<<<<
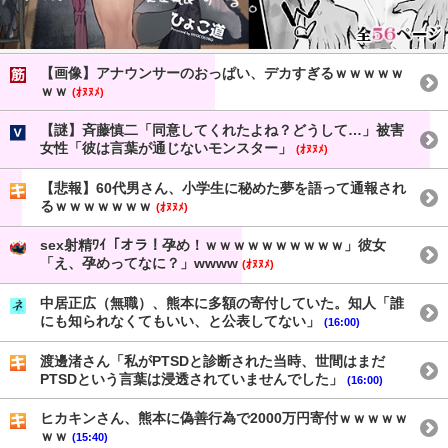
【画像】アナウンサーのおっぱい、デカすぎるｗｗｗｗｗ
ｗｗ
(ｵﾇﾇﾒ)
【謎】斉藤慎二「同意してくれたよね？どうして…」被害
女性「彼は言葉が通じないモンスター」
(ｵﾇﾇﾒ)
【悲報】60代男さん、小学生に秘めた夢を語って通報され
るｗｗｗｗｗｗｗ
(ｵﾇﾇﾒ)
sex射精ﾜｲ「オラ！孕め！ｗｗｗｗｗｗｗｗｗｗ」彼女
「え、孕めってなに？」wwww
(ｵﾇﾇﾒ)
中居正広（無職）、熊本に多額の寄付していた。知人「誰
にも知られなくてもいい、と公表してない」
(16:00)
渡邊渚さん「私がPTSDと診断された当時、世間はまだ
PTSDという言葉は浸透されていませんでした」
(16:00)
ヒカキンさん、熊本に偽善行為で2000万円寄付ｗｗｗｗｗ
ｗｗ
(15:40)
>>>>
- [WHAT IS NEEDED]
Go through the listing above and quote it exactly, apart from its images.

- [SOLVED PROBLEM]
【画像】アナウンサーのおっぱい、デカすぎるｗｗｗｗｗ
ｗｗ
(ｵﾇﾇﾒ)
【謎】斉藤慎二「同意してくれたよね？どうして…」被害
女性「彼は言葉が通じないモンスター」
(ｵﾇﾇﾒ)
【悲報】60代男さん、小学生に秘めた夢を語って通報され
るｗｗｗｗｗｗｗ
(ｵﾇﾇﾒ)
sex射精ﾜｲ「オラ！孕め！ｗｗｗｗｗｗｗｗｗｗ」彼女
「え、孕めってなに？」wwww
(ｵﾇﾇﾒ)
中居正広（無職）、熊本に多額の寄付していた。知人「誰
にも知られなくてもいい、と公表してない」
(16:00)
渡邊渚さん「私がPTSDと診断された当時、世間はまだ
PTSDという言葉は浸透されていませんでした」
(16:00)
ヒカキンさん、熊本に偽善行為で2000万円寄付ｗｗｗｗｗ
ｗｗ
(15:40)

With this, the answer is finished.